That's great! if there is one thing I would recommend, and I have never shipped live plants before, but I would say it would be best to send products out no later than Tuesday, just to ensure they get to the location in time. Sitting in a post office over the weekend, may just kill them off....just a thought  I'm going over to have a look now


----------



## Fishfur (Mar 4, 2012)

I was just reminded, I missed two stores.. PJs, in Square One, and in Sherway Gardens also. I've been into the Sq One store and it's great. Brent is a great guy and they have good quality stuff.. the Sherway store I have not been into for years, but I haven't heard anything bad about it. SQ One is at Burnhamthorpe and Hwy 10, accessible from the 403, and easy to get to. Park outside Walmart, go in and down the moving ramp, to the mall entrance, PJs is just a door or two down from there on the right hand side. Sherway, I'd have to call and find out where they are, been too long since I went there, but the mall is easily accessible from the QE Way or the 427 South, and occupies the land on the corner of the Queensway and West Mall all the way over to the 427 overpass.

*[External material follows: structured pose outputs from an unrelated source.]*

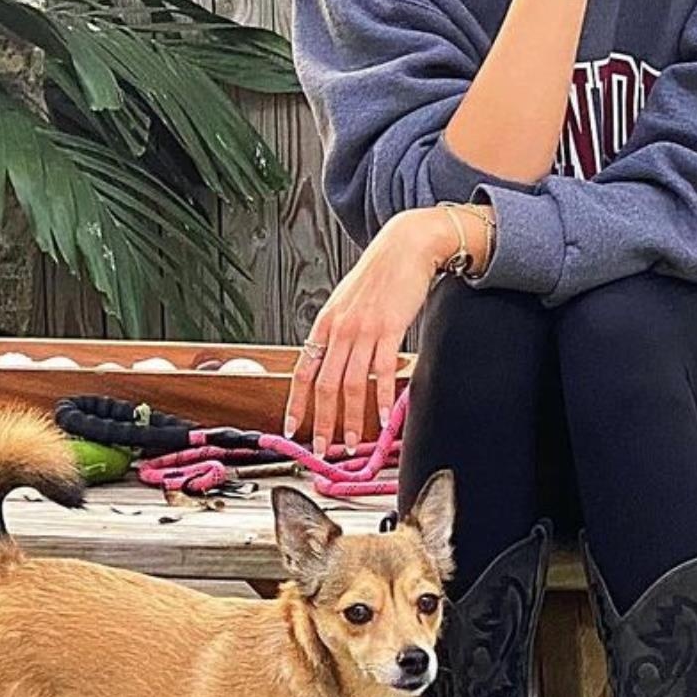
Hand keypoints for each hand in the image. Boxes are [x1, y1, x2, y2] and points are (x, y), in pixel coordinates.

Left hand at [283, 211, 441, 456]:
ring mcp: (363, 330)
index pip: (302, 372)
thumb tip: (330, 362)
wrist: (403, 248)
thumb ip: (337, 333)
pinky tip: (382, 418)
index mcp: (325, 324)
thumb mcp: (346, 303)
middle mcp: (339, 329)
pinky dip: (381, 400)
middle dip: (323, 423)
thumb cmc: (377, 275)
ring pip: (351, 385)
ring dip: (352, 420)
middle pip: (324, 386)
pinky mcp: (389, 330)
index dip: (295, 404)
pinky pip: (382, 372)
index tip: (292, 429)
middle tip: (324, 449)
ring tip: (354, 442)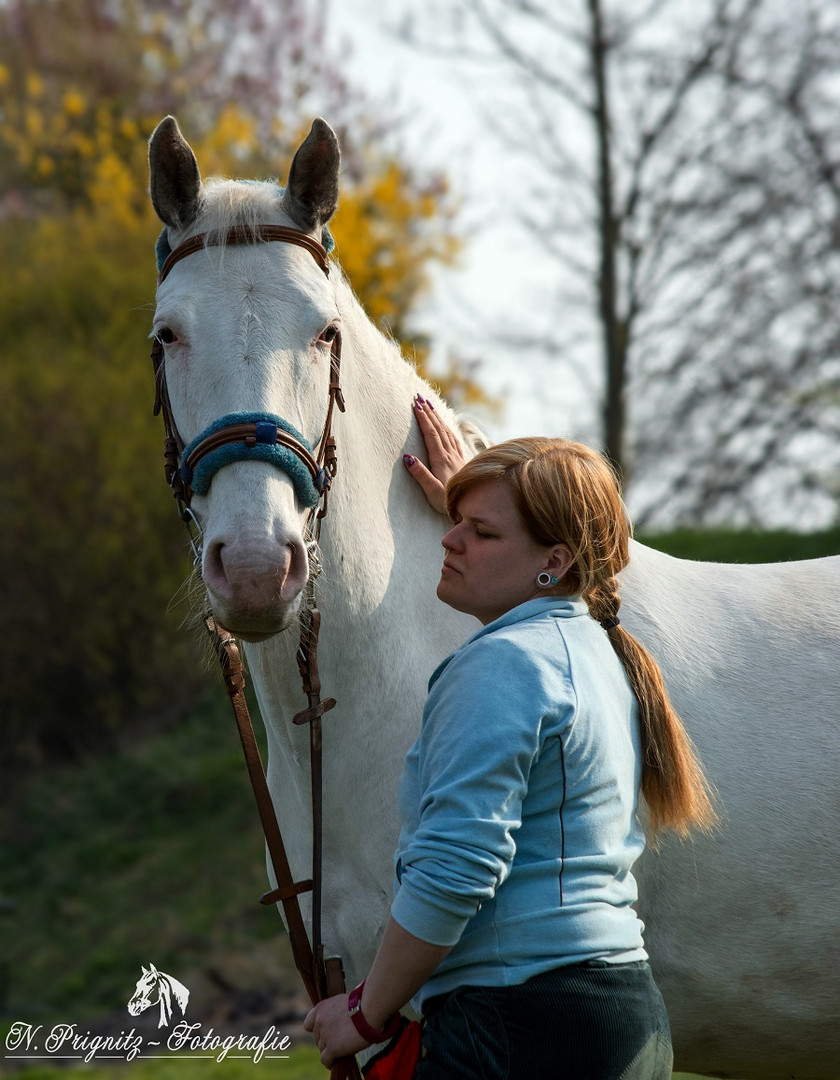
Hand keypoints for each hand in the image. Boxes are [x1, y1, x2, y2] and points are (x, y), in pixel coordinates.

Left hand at [304, 993, 369, 1067]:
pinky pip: (325, 1060)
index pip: (308, 1024)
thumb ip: (334, 1012)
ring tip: (342, 1049)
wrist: (368, 1010)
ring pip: (322, 1049)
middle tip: (339, 1040)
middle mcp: (319, 1021)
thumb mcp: (342, 1002)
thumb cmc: (361, 1004)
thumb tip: (337, 1019)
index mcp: (321, 1008)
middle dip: (327, 1040)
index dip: (317, 1029)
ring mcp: (325, 1035)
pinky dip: (329, 1062)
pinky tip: (335, 1062)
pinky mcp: (331, 1048)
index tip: (326, 1031)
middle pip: (318, 1038)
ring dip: (330, 1050)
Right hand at [403, 394, 466, 514]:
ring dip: (437, 417)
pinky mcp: (461, 461)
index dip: (423, 418)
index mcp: (441, 460)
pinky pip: (453, 438)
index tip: (415, 404)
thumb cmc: (449, 503)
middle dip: (428, 412)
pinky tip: (445, 425)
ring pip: (446, 431)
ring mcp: (457, 457)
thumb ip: (420, 474)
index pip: (431, 434)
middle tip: (418, 397)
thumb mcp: (432, 492)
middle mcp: (450, 455)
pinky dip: (447, 428)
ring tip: (429, 405)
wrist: (473, 507)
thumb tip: (407, 457)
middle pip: (439, 428)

And there are other PJ's as well.. another one out near Winston Churchill and the 403, one in Pickering, etc. Easy to look up.


----------



## danonano (Nov 10, 2011)

*Big Al's in Barrie*

Big Al's in Barrie would be your closest and most convenient. It is very close to the Mapleview exit off the 400. I was there fairly recently and it is a new and clean store. Nice livestock. I think the plants were pretty good too.

good luck
Dan


----------